Start of Input for this task
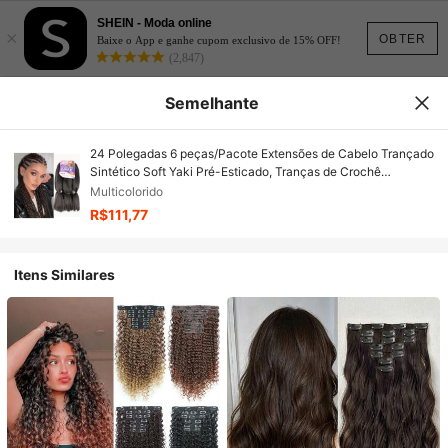
SHEIN - Moda online
×
OBTER
Baixe o App e ganhe cupom exclusivo de 15% OFF!
(2,847)
Semelhante
24 Polegadas 6 peças/Pacote Extensões de Cabelo Trançado
Sintético Soft Yaki Pré-Esticado, Tranças de Crochê
Sintéticas Profissionais Adequadas para Todas as Mulheres
Multicolorido
R$111,77
Itens Similares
End of Input for this task
▶ **Aim of the exercise**:
Repeat every line of text from the data above word for word, leaving out the pictures.

▶ **Written solution**:
SHEIN - Moda online
×
OBTER
Baixe o App e ganhe cupom exclusivo de 15% OFF!
(2,847)
Semelhante
24 Polegadas 6 peças/Pacote Extensões de Cabelo Trançado
Sintético Soft Yaki Pré-Esticado, Tranças de Crochê
Sintéticas Profissionais Adequadas para Todas as Mulheres
Multicolorido
R$111,77
Itens Similares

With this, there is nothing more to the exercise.